TASK PROMPT:
Please give, exactly as they appear below, the line with "- side table [272,228,327,335]" and every line after it through the final one, and nothing else.

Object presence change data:
----------------
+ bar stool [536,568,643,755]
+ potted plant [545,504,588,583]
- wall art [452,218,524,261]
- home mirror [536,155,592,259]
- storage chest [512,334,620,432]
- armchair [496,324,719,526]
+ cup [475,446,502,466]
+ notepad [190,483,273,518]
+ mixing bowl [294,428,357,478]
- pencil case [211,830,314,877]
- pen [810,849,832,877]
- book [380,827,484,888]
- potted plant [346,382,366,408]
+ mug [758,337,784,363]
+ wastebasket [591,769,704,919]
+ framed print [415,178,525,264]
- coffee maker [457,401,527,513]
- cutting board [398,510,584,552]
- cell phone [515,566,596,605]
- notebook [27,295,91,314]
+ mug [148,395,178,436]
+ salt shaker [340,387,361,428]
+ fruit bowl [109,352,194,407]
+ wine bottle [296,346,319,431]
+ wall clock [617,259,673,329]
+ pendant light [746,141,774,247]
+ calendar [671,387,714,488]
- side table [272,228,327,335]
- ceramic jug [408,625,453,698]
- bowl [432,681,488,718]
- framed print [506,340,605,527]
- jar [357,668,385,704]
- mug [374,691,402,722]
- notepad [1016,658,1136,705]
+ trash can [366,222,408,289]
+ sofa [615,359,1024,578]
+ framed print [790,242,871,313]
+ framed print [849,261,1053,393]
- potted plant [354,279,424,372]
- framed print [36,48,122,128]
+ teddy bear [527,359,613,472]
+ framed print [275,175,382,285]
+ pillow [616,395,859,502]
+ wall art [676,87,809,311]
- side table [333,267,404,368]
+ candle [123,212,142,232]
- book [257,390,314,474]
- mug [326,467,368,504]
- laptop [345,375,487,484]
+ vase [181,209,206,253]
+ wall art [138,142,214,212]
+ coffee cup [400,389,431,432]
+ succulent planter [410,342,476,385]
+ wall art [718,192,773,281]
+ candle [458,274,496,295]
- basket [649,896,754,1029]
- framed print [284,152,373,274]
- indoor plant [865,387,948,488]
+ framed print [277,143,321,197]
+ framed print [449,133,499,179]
----------------
TASK RESPONSE:
- side table [272,228,327,335]
- ceramic jug [408,625,453,698]
- bowl [432,681,488,718]
- framed print [506,340,605,527]
- jar [357,668,385,704]
- mug [374,691,402,722]
- notepad [1016,658,1136,705]
+ trash can [366,222,408,289]
+ sofa [615,359,1024,578]
+ framed print [790,242,871,313]
+ framed print [849,261,1053,393]
- potted plant [354,279,424,372]
- framed print [36,48,122,128]
+ teddy bear [527,359,613,472]
+ framed print [275,175,382,285]
+ pillow [616,395,859,502]
+ wall art [676,87,809,311]
- side table [333,267,404,368]
+ candle [123,212,142,232]
- book [257,390,314,474]
- mug [326,467,368,504]
- laptop [345,375,487,484]
+ vase [181,209,206,253]
+ wall art [138,142,214,212]
+ coffee cup [400,389,431,432]
+ succulent planter [410,342,476,385]
+ wall art [718,192,773,281]
+ candle [458,274,496,295]
- basket [649,896,754,1029]
- framed print [284,152,373,274]
- indoor plant [865,387,948,488]
+ framed print [277,143,321,197]
+ framed print [449,133,499,179]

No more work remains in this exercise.